Cher professeur Lomborg, à l'invitation de notre éditorialiste en chef, je me permets de répondre à votre texte d'opinion. Je l'ai lu avec un certain plaisir, sans grande surprise. Il s'agit d'une analyse discutable de la situation des changements climatiques, orientée par votre formation d'économiste. Le ton de votre exercice littéraire, puisque c'est bien de cela qu'il s'agit, s'inspire de tous vos autres écrits - et ils sont nombreux - reprenant toujours les mêmes arguments, la même logique intellectuelle et, malheureusement, les mêmes lacunes argumentaires qui, de mon simple point de vue, deviennent redondantes au fil de vos écrits.

Si l'on peut être stimulé intellectuellement au premier abord, une simple recherche des faits énoncés dévoile rapidement le stratagème qui n'a d'autre but que de discréditer adroitement la science pour mieux servir votre point de vue. Loin de moi l'idée de vous accuser de ne pas citer correctement les scientifiques. J'en ai plutôt contre cette façon trompeuse de n'utiliser que des informations partielles et incomplètes, sorties de leur contexte général, pour défendre une théorie qui, trop souvent, va directement à l'encontre de l'hypothèse avancée par l'auteur même de vos citations. En ce sens, votre démarche est non seulement discutable, mais elle est même parfois irrespectueuse envers le travail des scientifiques que vous citez.

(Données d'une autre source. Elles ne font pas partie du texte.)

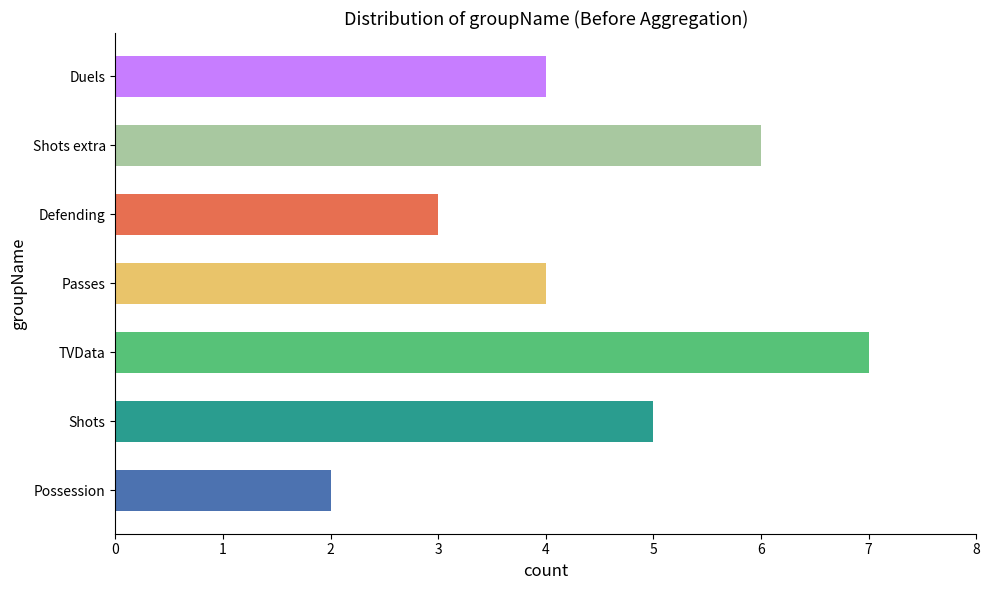

Read the value at Passes.

4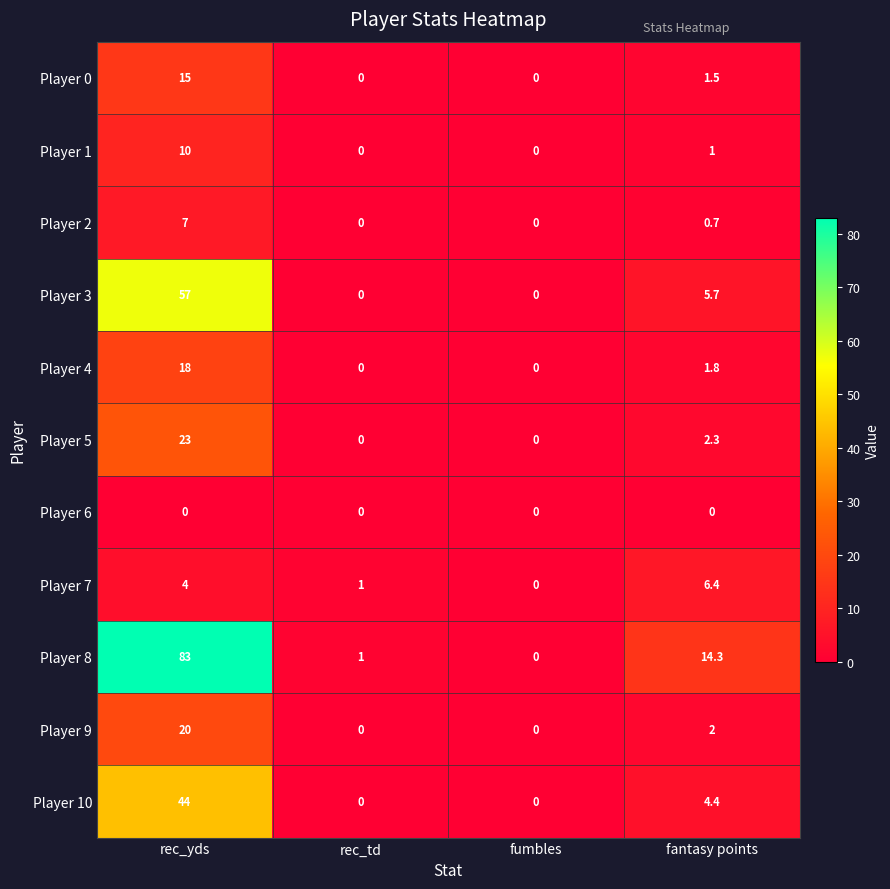

List the series in order of their peak value, lowest first.

Player 6, Player 7, Player 2, Player 1, Player 0, Player 4, Player 9, Player 5, Player 10, Player 3, Player 8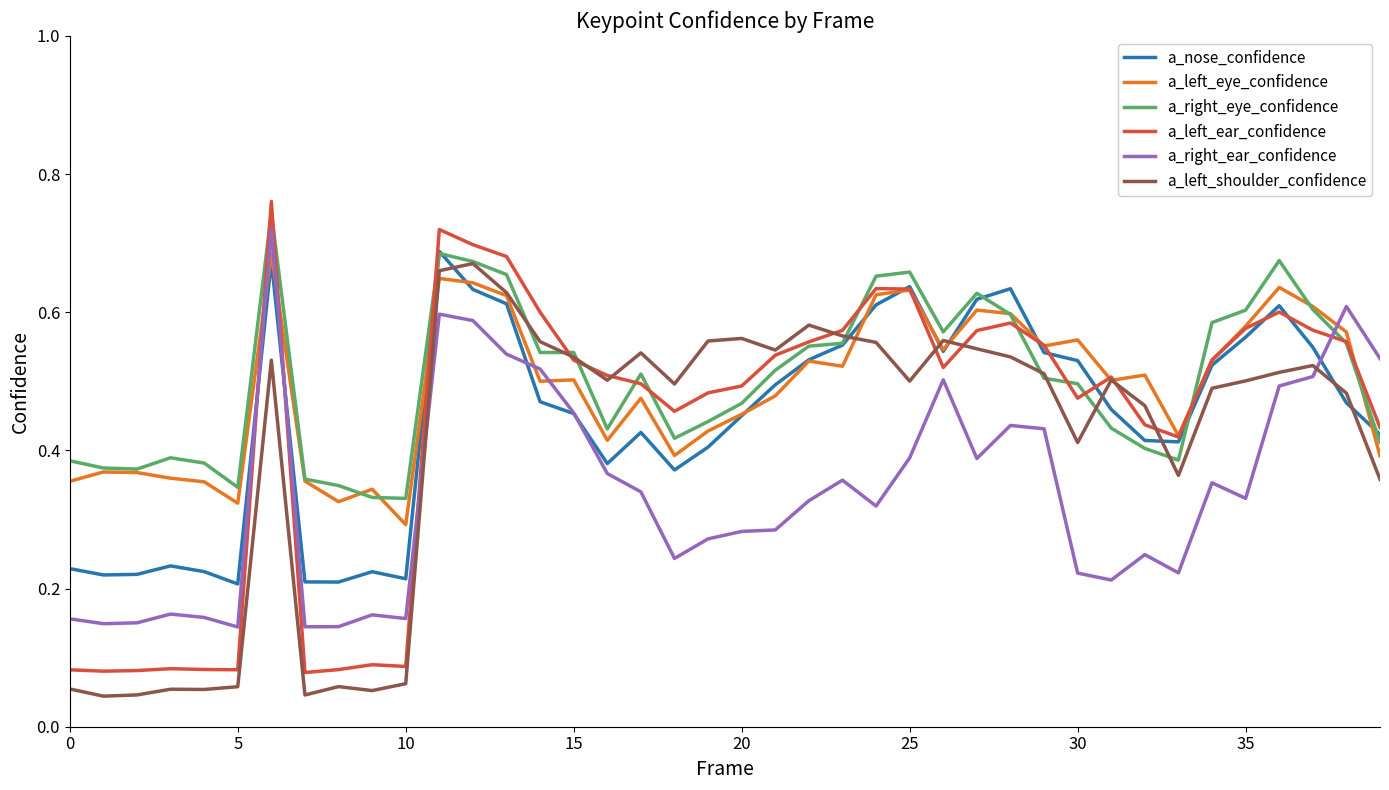

What is the difference between the maximum and minimum values in the a_left_eye_confidence series?

0.4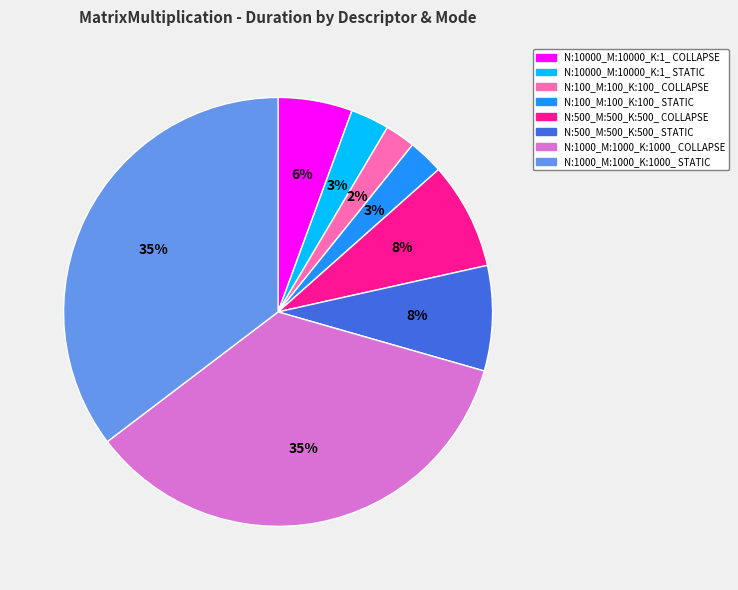

To the nearest percent, what is the combined percentage of N:1000_M:1000_K:1000_ STATIC and N:10000_M:10000_K:1_ STATIC?

38%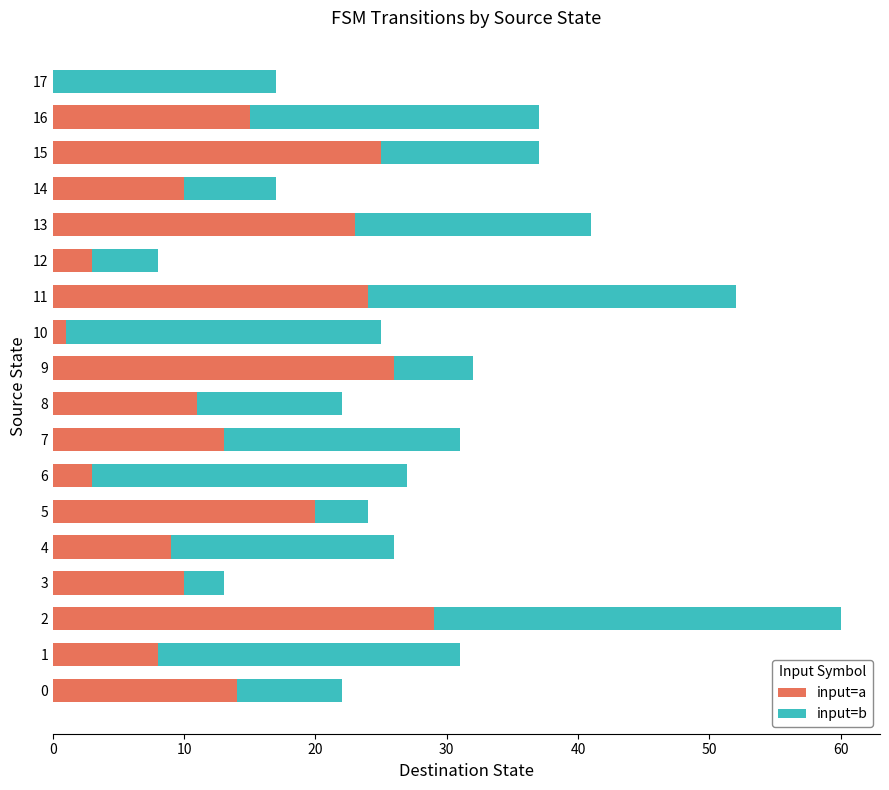

Is it true that input=a equals 23 at 13?

True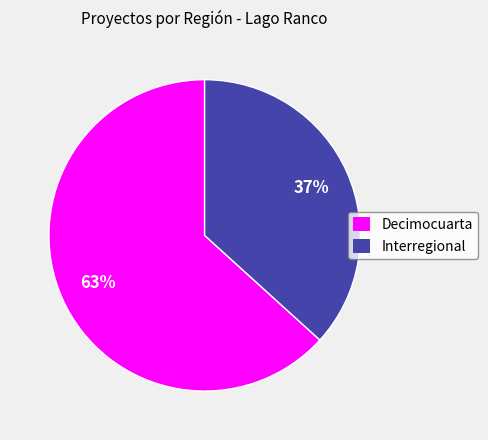

How many segments does this pie chart have?

2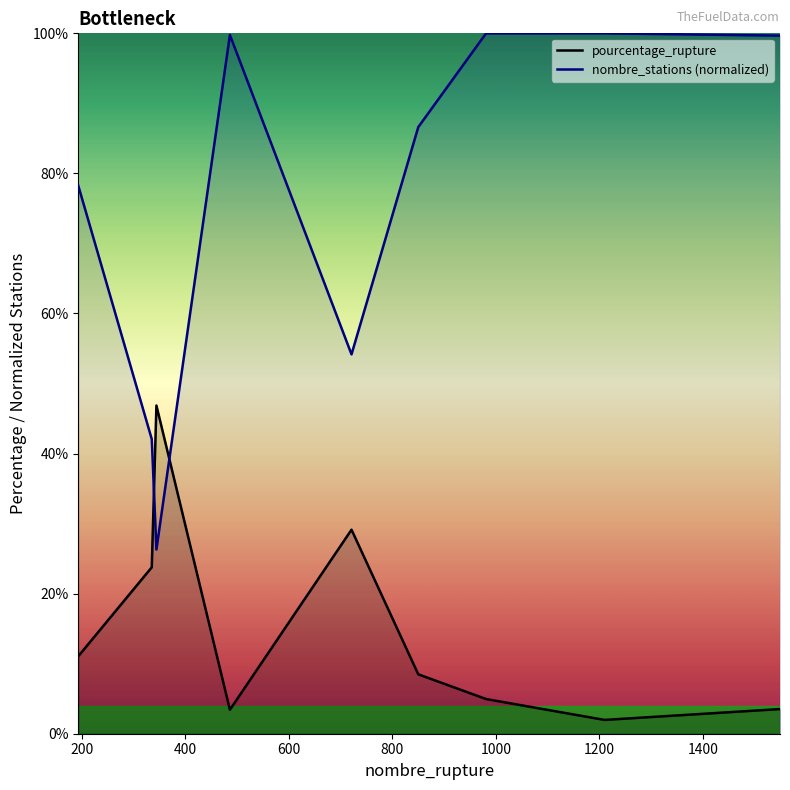

What is the difference between the maximum and minimum values in the nombre_stations (normalized) series?

73.7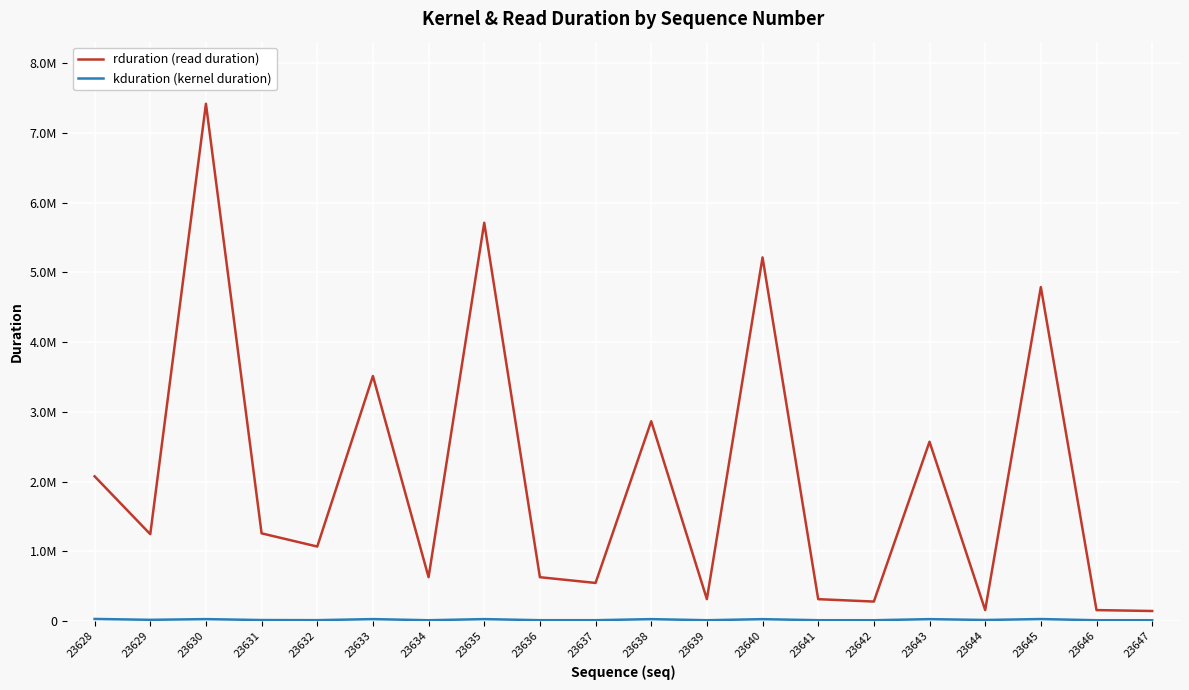

Does the chart display data point markers on the line(s)?

No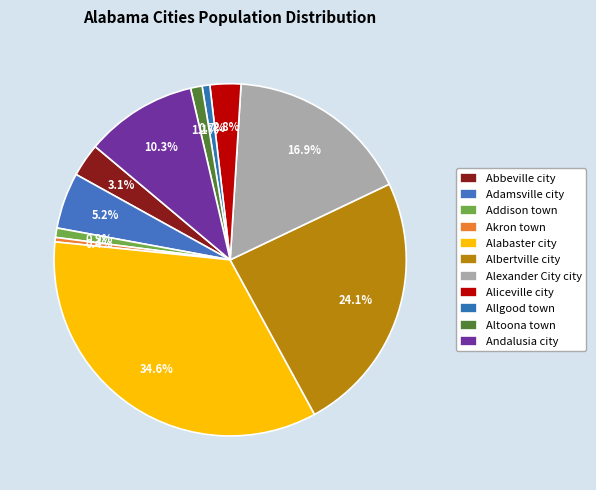

How many segments does this pie chart have?

11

Je ne vais pas reprendre ici chacun des exemples de votre texte, puisqu'il s'agit toujours du même processus. Vous errez dans votre démarche intellectuelle quand vous affirmez que les modèles climatiques sont aveuglés par une réalité qui ne fait que s'aggraver. Je vous rappelle que les modèles climatiques ne font que compiler des données scientifiques vérifiées, et qu'aucune interprétation de ces données brutes ne fait partie de ce processus d'analyse scientifique. On ne fait que nourrir les super ordinateurs de chiffres. Les données qui alimentent ces modèles ne sont que des faits, vérifiés et vérifiables.

Modèles climatiques

Affirmer que les modèles climatiques ne sont pas valables, en se basant sur un argument non fondé d'une manipulation négative des données, représente un tour de passe-passe intellectuel dont le seul but est de discréditer les scientifiques. Pourtant, vous utilisez régulièrement ces mêmes scientifiques et leurs études pour défendre votre point de vue. Malheureusement, vous errez encore en n'utilisant trop souvent qu'une partie des résultats de leurs études, celle qui vous convient, et hors de leur contexte d'origine. Votre exemple sur la circulation des flux d'air sur l'océan Arctique ne sert pas votre propos puisque, dans la partie non citée par vous, les chercheurs de cette étude confirment une augmentation de la force des vents et des tempêtes en raison du réchauffement dans l'Arctique.

Votre formation d'économiste vous a montré l'art de manipuler les chiffres. Quand vous faites référence à l'augmentation des températures au cours de la dernière décennie, vous jouez volontairement avec la notion mathématique de la moyenne. Or, vous savez comme moi qu'une moyenne se calcule à partir d'un point de départ, une année de référence dans le cas qui nous concerne. Reculer de seulement 10 ans est trompeur et cible volontairement 1998, l'année record en matière de température moyenne annuelle. Bien sûr qu'il est normal de constater une baisse de température si l'on utilise l'année d'exception en référence et sur une échelle temporelle aussi courte.

Vous ne m'en voudrez pas si je préfère l'analyse et le consensus des scientifiques qui ont compilé ces données, plutôt que votre analyse qui reprend ces mêmes données, mais de façon partielle et incomplète. Je laisse la science aux scientifiques, comme je laisse l'économie aux économistes, et vous invite à faire de même.

Il faudra bien trouver une solution, ensemble, économistes et scientifiques. Et pour reprendre les mots d'un économiste célèbre: «Nous avons un besoin urgent d'équilibre.» C'est justement ce que les scientifiques réclament: le retour à un équilibre naturel qui protège la vie. En passant, à combien chiffrez-vous la disparition d'une espèce dans vos modèles économiques?

L'auteur est biologiste et explorateur.